The glymphatic system relies on cerebrospinal fluid (CSF) to flush out neurotoxins via pathways separate from the lymphatic system. Among the toxins that are flushed is beta amyloid, a protein that’s found in clumps in the brains of Alzheimer’s sufferers.

In 2013, Nedergaard’s research team followed up on this discovery by identifying “hidden caves” that open in the brain while we sleep, allowing cerebrospinal fluid to flush out neurotoxins through the spinal column.

The implications of this research can’t be overstated:  failing to get enough sleep isn’t just a bad idea for all of the reasons we already know, but over time it could also lead to neurological disorders like Alzheimer’s.  If the study’s findings are accurate, our brains need sleep to remove waste byproducts like amyloid beta that eventually become brain killers.

The study was published in the journal, Science.

2. To Your Brain, Me is We

A 2013 study from University of Virginia researchers supports a finding that’s been gaining science-fueled momentum in recent years: the human brain is wired to connect with others so strongly that it experiences what they experience as if it’s happening to us.

The researchers had participants undergo fMRI brain scans while threatening to give them electrical shocks, or to give shocks to a stranger or a friend.  Results showed that regions of the brain responsible for threat response – the anterior insula, putamen and supramarginal gyrus – became active under threat of shock to the self; that much was expected.

When researchers threatened to shock a stranger, those same brain regions showed virtually no activity. But when they threatened to shock a friend, the brain regions showed activity nearly identical to that displayed when the participant was threatened.

“The correlation between self and friend was remarkably similar,” said James Coan, a psychology professor in U.Va.’s College of Arts Sciences who co-authored the study. “The finding shows the brain’s remarkable capacity to model self to others; that people close to us become a part of ourselves, and that is not just metaphor or poetry, it’s very real.”

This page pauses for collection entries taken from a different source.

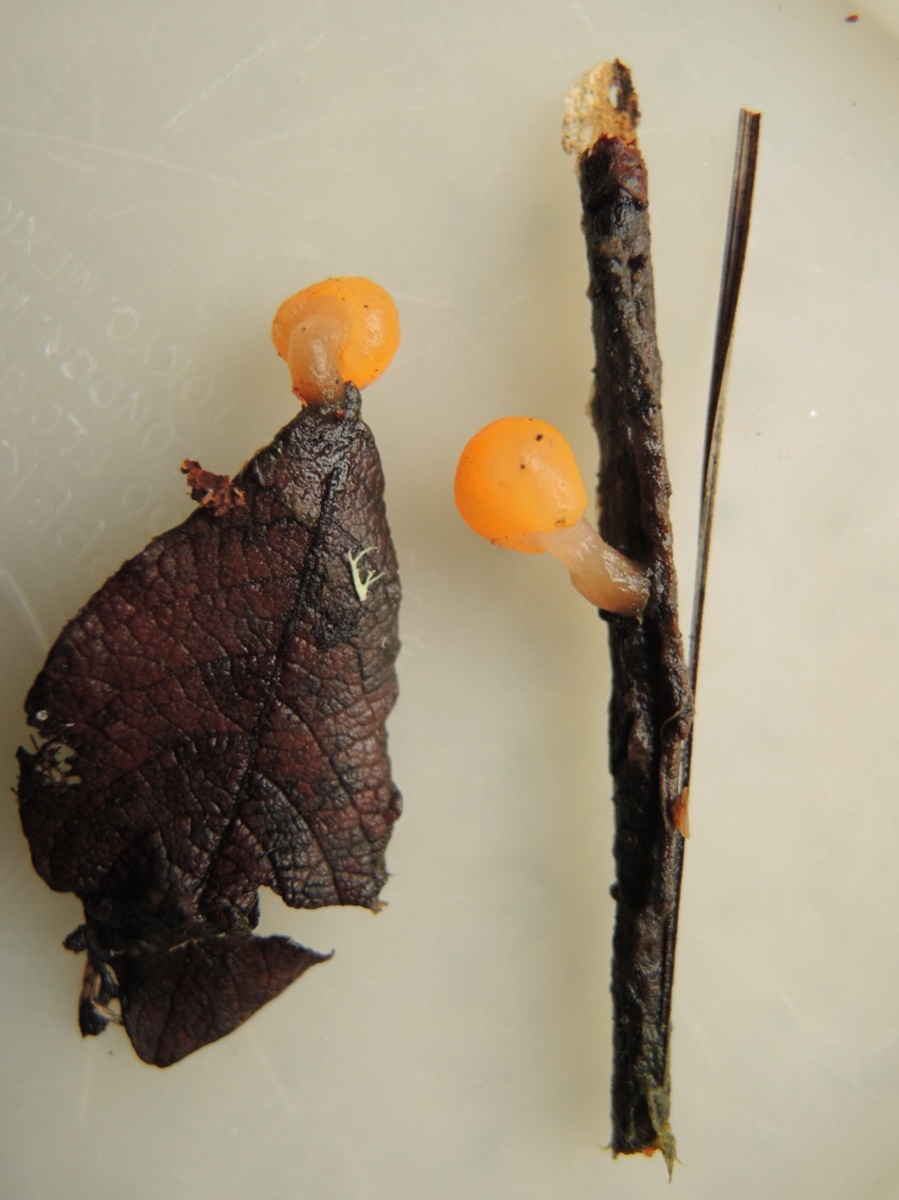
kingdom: Fungi
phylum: Ascomycota
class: Leotiomycetes
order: Helotiales
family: Cenangiaceae
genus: Mitrula
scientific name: Mitrula paludosa
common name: gul nøkketunge
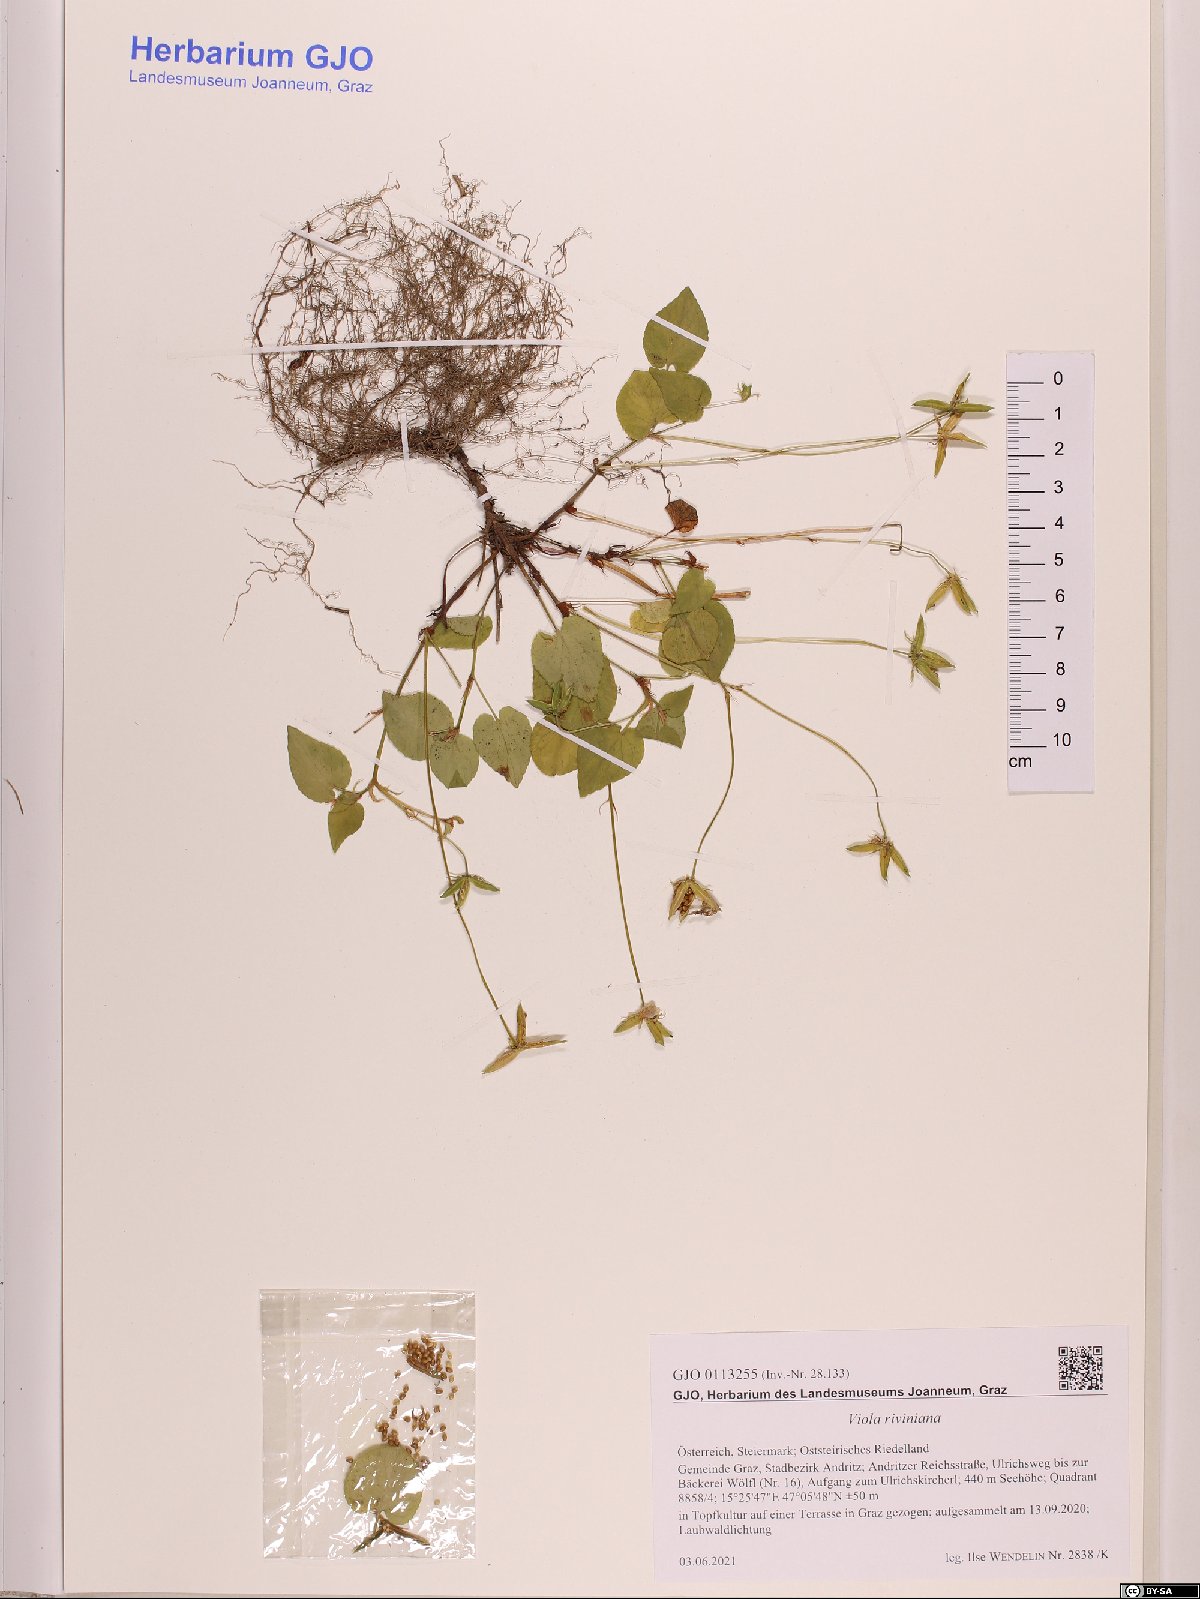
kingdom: Plantae
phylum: Tracheophyta
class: Magnoliopsida
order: Malpighiales
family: Violaceae
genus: Viola
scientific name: Viola riviniana
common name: Common dog-violet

The study was published in the journal, Social Cognitive and Affective Neuroscience.

3. Your Brain Sees Even When You Don’t

A 2013 study published in The Journal of Neuroscience suggests that the brain can “see” someone else’s actions even when the ability to visually see has been destroyed.

Cortical blindness refers to the loss of vision that occurs when the primary visual cortex no longer functions, generally as the result of injury. There’s no longer an ability to visually perceive the world in the sense with which we’re most familiar (even though the eyes still technically work), but that doesn’t necessarily mean the brain no longer sees.

In this study a patient with full cortical blindness could still react to another person’s gaze. While in an fMRI machine, the patient was exposed to gazes directed at him and gazes directed away from him. On the face of it, neither should matter. His visual cortex couldn’t perceive any sort of gaze. But the brain scan indicated that another part of his brain definitely could.

The patient’s amygdala, the brain area associated with figuring out whether external stimuli is a threat, showed a distinctly different activation pattern when the gaze was directed at the patient than when directed away from him.